My postal address is :

International Sturgeon Research Institute , P.O.Box 41635-3464 ,Rasht ,IRAN

Thank you in advance and I am looking forward to hearing from you .I am

sorry to put you in trouble.

Yours very sincerely ,

Shahram Abdolmalaki

Shahram,

Sorry, but I don’t use SPSS and so don’t know the procedure for performing the Kolmogorov-Smirnov test in SPSS. The following webpage shows how to perform this test in Excel:

Two Sample Kolmogorov-Smirnov Test

Charles

Hi Charles,

I have a problem here ..

I have two samples and I did the test. I found D-stat > D-crit, and I reject the null hypothesis. But when I look at p-value, I found a big value (72%) indicating to not reject the null hypothesis. When I use the KS2TEST function, I found the same results. How can I conclude my test? Reject or not reject ?

Thanks a lot

James,

If you send me an Excel file with your data and test results I will try to figure out what is happening. You can find my email address at Contact Us.

Charles

Thank you Charles,

I’ve learned a lot from your nice website and also from your kind help before. Thank you. I have a question though. Now I have a scatter plot (it seems plots are not allowed to put in this comment) of two continuous variables (x, y) for two separate groups (a and b). Group a, for instance, includes points x1(1,2), x2(2,3), x3(1.5,2), etc. Group b includes y1(2,5), y2(3,4), etc. Two groups have the same number of variables. I am wondering whether these two groups are significantly different from each other.

I looked up in the Internet and some say that a two-sample Kolmogorov–Smirnov test could be done. Is this OK? If not, what kind of measure is preferable?

Thank you!

Best,

Stacey

Stacey,

Yes, this test can be used. If you only want to test whether the means/medians of the two groups are significantly different then there are other choices (t test, Mann-Whitney). None of these tests require that the two groups have the same number of elements.

Charles

Thank you Charles.

Sorry I did not make my question clear. Each element in two groups has two variables. Part of them are displayed below:

Group a Group b

a1(1.48, 2.99) b1 (2.37, 12.8609)

a2(1.68, 4.98) b2 (1.48, 3.5667)

a3(2.27, 11.27) b3(1.76, 6.3466)

a4(1.71, 4.78) b4(1.98, 9.6587)

a5(1.97, 7.95) b5(1.27, 1.1167)

Thus now we have four sets of data (each group has two sets of variables). Two groups can be drawn as two scatter plots. So I want to know whether these two distributions are different or similar to each other. Because I saw that two-sample KS was used for two samples. I don’t know whether it will work for my current situation. Thank you.

Stacey,

I don’t know away of doing this. The only thing I can think of is to create a transformation f of (x,y) into z such that f(x,y) = f(u,v) if and only if x = u and y = v. In this case you can use the two-sample KS on the mapped values.

The specific transformation f probably depends on the nature of your data.

Charles

Charles,

I think I understood your meaning. I’ll find a proper transformation f for my data. Thank you very much. 🙂

Stacey

The first thing popping into my head is euclidean distances of these coordinates. I’ll try it.

Are the correct Ns really 80 and 62 for the first sample? or N=10 for each gender?

> _Data supplied_
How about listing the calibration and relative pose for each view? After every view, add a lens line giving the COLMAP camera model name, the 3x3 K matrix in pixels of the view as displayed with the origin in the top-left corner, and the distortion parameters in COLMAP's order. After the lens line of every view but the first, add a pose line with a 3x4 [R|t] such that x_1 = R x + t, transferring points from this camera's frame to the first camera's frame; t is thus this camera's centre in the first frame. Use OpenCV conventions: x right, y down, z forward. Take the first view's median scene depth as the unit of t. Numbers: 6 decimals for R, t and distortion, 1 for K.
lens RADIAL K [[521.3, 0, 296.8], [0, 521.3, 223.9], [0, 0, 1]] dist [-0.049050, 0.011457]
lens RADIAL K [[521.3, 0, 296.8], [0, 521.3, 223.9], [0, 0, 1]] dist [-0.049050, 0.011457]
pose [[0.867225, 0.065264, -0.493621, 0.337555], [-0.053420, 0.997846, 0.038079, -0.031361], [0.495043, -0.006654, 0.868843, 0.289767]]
...
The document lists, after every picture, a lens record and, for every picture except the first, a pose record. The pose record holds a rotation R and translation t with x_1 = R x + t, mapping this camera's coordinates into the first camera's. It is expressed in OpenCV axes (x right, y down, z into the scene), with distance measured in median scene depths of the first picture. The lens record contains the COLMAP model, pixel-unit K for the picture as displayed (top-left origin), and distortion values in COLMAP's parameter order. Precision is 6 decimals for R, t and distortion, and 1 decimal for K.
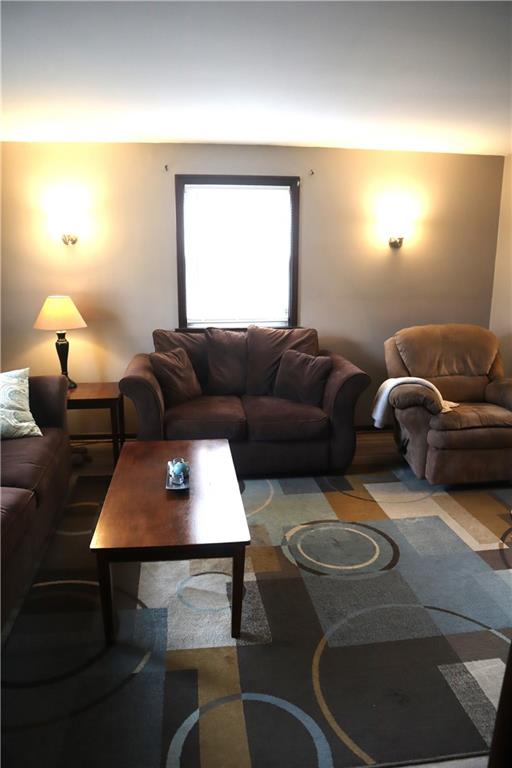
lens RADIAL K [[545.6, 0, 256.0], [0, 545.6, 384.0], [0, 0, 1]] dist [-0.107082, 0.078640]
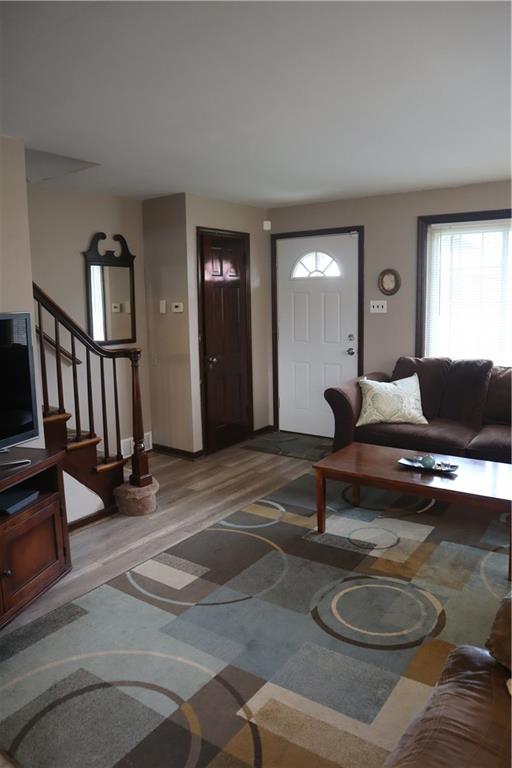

> _Problem description_
Write out the stretch of the Kolmogorov-Smirnov thread from "Yes, this test" through "number of elements.". The data stands apart from the Kolmogorov-Smirnov thread.

> _Task solution_
Yes, this test can be used. If you only want to test whether the means/medians of the two groups are significantly different then there are other choices (t test, Mann-Whitney). None of these tests require that the two groups have the same number of elements.